Copy word for word everything in the design class post from "Still, with the" down to "plenty of that.".

--- Text passage ---

Still, with the creation of that object, we finished the first assignment, and I have A's on every portion of it. Apparently experience does matter, and I have plenty of that.

We've already completed the next assignment as well. It was more nebulous: we were to use wire, a small base of MDF, and perhaps some paper to show how an animal moves, without actually showing the animal itself. Also we were to include an 11" x 17" idea sheet, and do a short presentation about what we created to the class.

Honestly that assignment description was vague enough to cause me some consternation, so I worked at mine and completed it early. I didn't trust that my concept would work. Here it is, without other context:


In case it's not obvious - and it's not - that's the movement of a landing bird. The rings show the orientation of the body as it lands as well as hinting at speed, and the centre (short) wire appears when the legs come down. Here's the idea sheet I put together:


And I did my presentation as well (something I am a lot more comfortable with than most of the kids in the class), and it's all done. No clue what the grade will be, but I suspect I did well despite my initial discomfort at the nebulous description. The grade will appear eventually and I'll see if I am right about that.

We're now getting ready to start the next assignment, which is to create a design for an entomology pavilion (very loosely defined) for a local place called Van Dusen Gardens. All we've been told so far is that we'll be building in cardboard again, that the pavilion might cover a 20' x 20' area (give or take), and that it needs to have some sort of insect related them. This week we're to collect some insect related images off the web that will help inspire our design.

And that's where design class sits. I am pretty happy in this class so far. It covers ground that I am familiar with and works in three dimensions. Essentially it plays to my strengths, unlike painting, and even drawing to a degree. Ceramics is good, too, but I can see there is a lot of technical stuff to learn that I haven't yet been exposed to.

Oh, and the instructor for this class is starting to put together a special projects design class in the Summer that will include working with the city (Vancouver) to get students to work on trying to find real solutions to problems they have but lack the manpower to work on. That might be interesting to do, and I will be looking for more details on it.

This Week In Review: Painting

Of all my classes, painting is in an odd way the most frustrating and yet the most fun.

--- Input data ---

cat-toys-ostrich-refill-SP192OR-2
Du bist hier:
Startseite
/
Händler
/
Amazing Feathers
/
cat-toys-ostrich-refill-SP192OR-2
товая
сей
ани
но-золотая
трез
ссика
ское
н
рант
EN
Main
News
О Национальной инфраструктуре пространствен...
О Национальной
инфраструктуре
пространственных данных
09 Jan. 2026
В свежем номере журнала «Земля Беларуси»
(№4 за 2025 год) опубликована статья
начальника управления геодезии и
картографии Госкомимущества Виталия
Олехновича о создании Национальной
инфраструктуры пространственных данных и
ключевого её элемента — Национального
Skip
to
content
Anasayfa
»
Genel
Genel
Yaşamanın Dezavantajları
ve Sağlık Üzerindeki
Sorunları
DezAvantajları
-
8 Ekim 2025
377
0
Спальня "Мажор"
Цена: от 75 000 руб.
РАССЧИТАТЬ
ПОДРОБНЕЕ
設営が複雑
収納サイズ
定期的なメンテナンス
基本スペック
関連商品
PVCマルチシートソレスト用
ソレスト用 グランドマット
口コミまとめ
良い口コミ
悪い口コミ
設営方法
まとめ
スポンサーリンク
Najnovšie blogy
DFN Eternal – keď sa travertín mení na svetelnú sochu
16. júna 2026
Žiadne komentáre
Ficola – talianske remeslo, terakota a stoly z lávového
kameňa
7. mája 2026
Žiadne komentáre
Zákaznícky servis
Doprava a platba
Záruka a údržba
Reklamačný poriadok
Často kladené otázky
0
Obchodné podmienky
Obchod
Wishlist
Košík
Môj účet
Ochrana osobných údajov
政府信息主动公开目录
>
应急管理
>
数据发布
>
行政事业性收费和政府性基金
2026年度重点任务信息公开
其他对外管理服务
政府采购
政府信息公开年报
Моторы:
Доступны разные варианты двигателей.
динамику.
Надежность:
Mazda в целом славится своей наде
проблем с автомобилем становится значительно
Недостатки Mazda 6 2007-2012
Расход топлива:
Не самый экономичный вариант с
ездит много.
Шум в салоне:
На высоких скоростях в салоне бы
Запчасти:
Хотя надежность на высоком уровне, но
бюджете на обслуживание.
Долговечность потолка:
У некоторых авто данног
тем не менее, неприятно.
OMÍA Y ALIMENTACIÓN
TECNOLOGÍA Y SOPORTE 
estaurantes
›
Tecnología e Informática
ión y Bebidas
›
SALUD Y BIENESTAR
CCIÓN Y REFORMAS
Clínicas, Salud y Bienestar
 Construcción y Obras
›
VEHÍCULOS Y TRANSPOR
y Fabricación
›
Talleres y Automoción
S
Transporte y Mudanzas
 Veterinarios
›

---

Solution —
Still, with the creation of that object, we finished the first assignment, and I have A's on every portion of it. Apparently experience does matter, and I have plenty of that.